*WHAT IS REQUIRED*.
Copy each line of the records below that has "with" in it.

─── SUPPLIED DATA

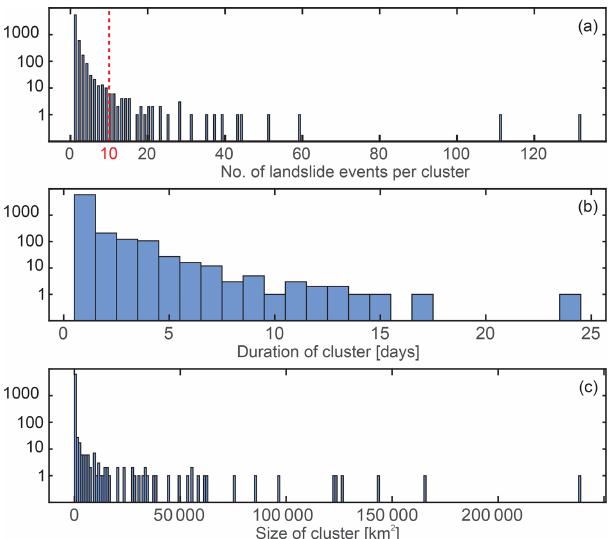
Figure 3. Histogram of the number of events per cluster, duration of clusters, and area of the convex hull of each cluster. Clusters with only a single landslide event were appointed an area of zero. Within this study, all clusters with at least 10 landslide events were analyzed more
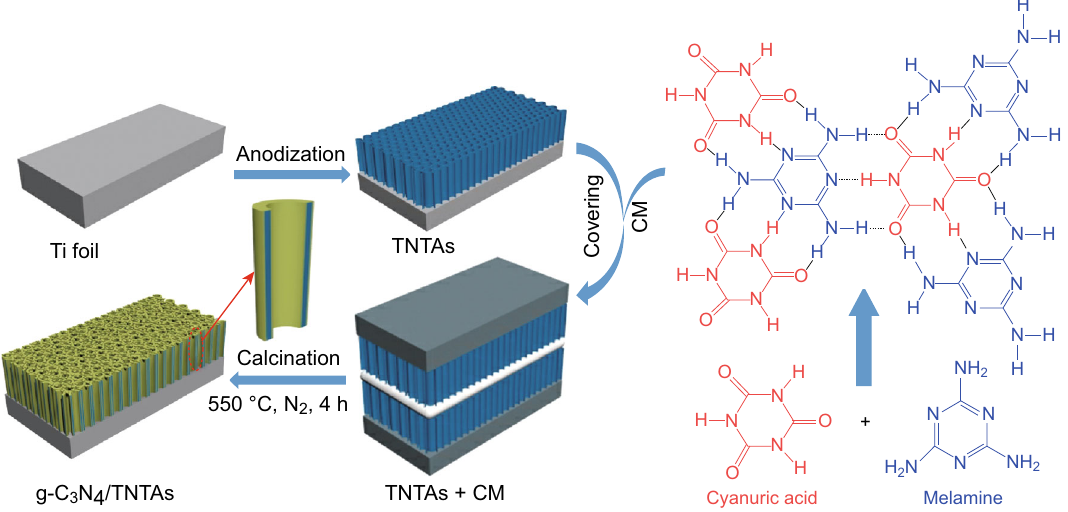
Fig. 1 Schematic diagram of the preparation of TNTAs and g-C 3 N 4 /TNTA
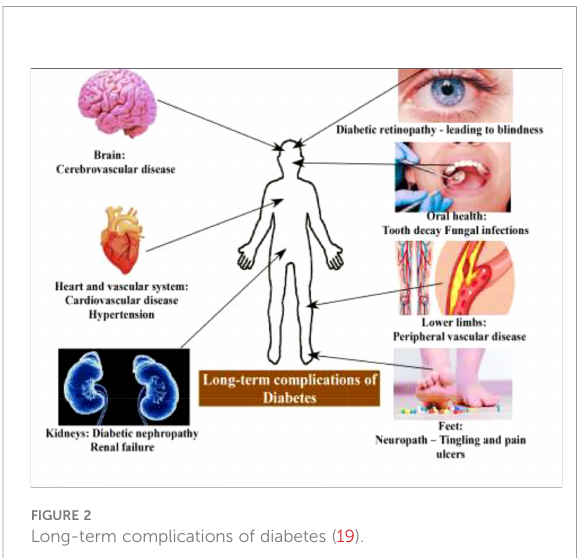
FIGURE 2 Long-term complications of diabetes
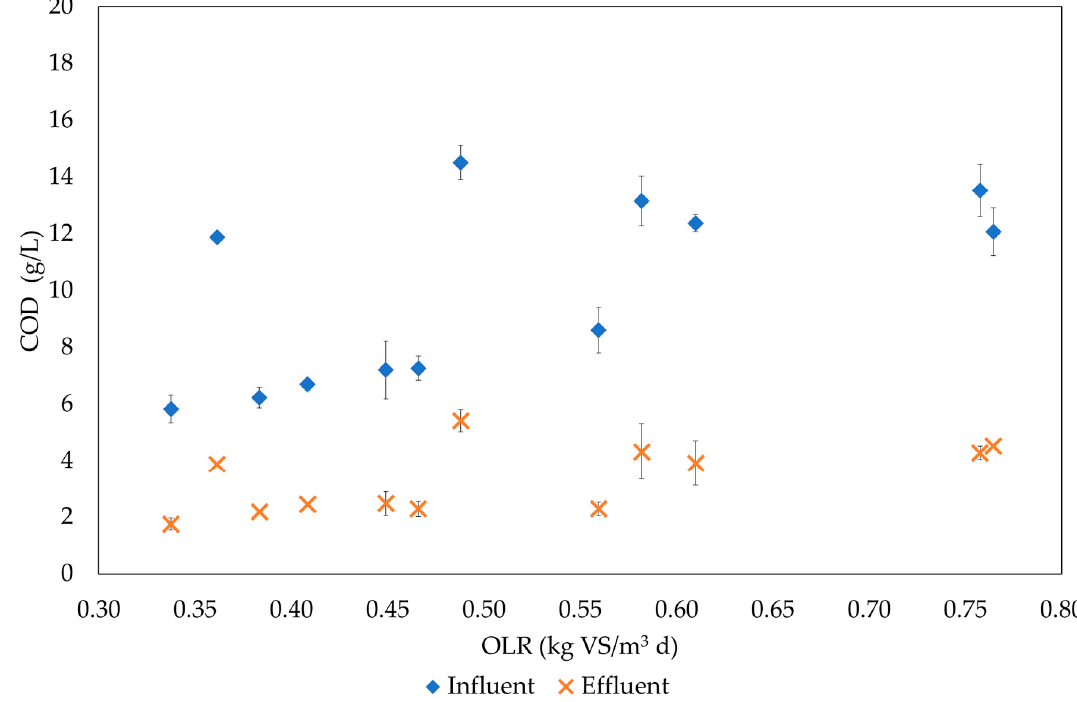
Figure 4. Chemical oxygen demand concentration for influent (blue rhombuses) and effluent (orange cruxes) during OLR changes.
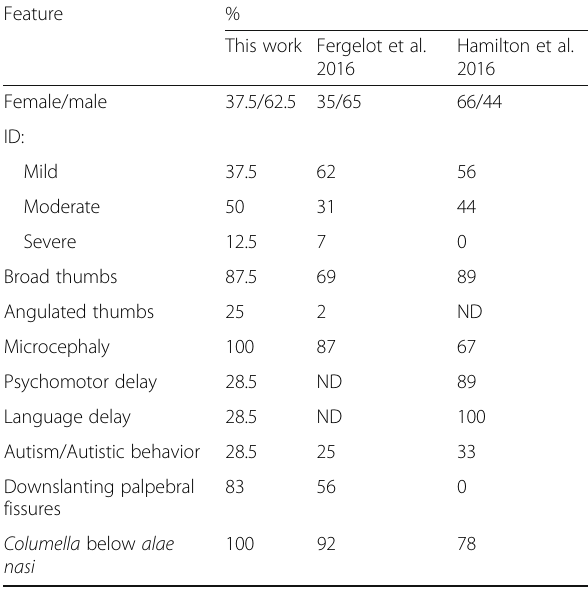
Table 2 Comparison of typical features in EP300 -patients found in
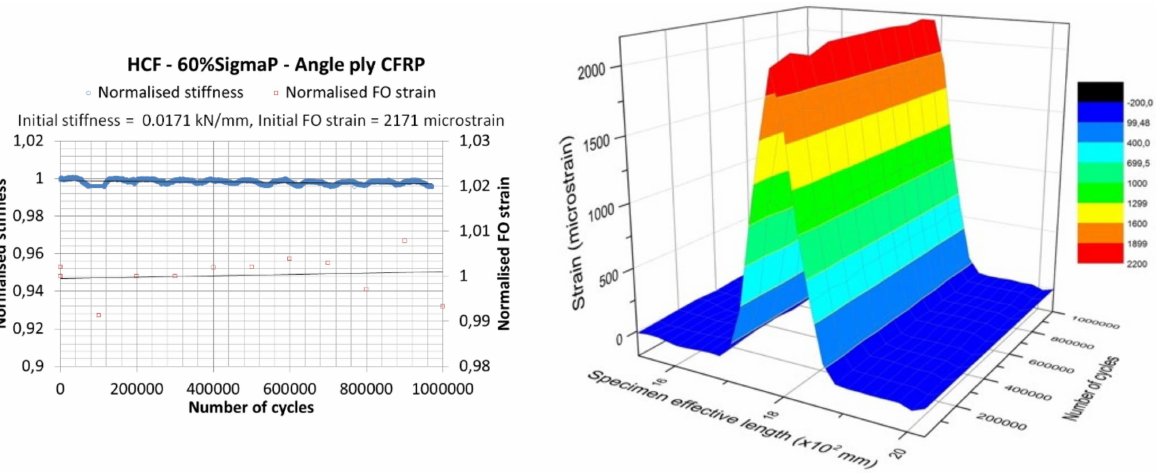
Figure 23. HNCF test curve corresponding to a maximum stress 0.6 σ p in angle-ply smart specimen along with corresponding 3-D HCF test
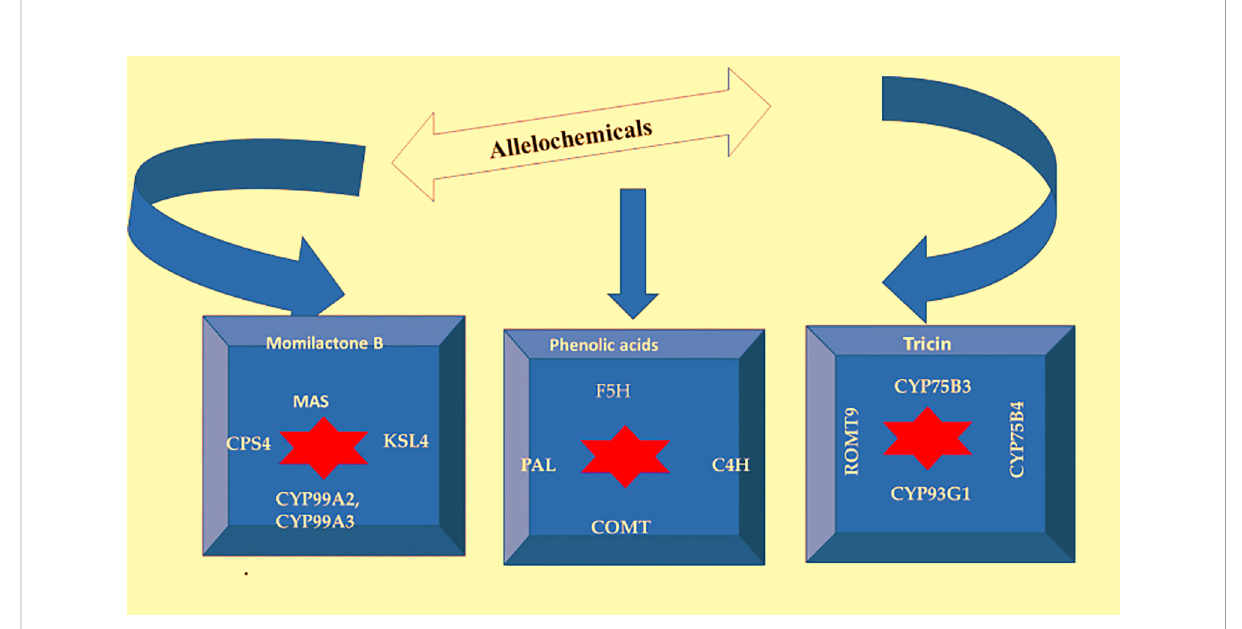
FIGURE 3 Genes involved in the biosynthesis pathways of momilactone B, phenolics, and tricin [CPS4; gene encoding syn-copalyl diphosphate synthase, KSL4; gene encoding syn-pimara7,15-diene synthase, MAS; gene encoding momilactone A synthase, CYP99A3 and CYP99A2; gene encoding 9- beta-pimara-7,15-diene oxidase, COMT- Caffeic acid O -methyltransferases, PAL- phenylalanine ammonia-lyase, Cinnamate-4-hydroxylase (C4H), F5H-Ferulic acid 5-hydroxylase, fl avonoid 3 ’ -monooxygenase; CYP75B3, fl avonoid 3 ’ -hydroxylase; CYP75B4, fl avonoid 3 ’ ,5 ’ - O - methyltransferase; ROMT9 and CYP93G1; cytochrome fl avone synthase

──────

*TASK RESULT*.
Figure 3. Histogram of the number of events per cluster, duration of clusters, and area of the convex hull of each cluster. Clusters with only a single landslide event were appointed an area of zero. Within this study, all clusters with at least 10 landslide events were analyzed more
Figure 23. HNCF test curve corresponding to a maximum stress 0.6 σ p in angle-ply smart specimen along with corresponding 3-D HCF test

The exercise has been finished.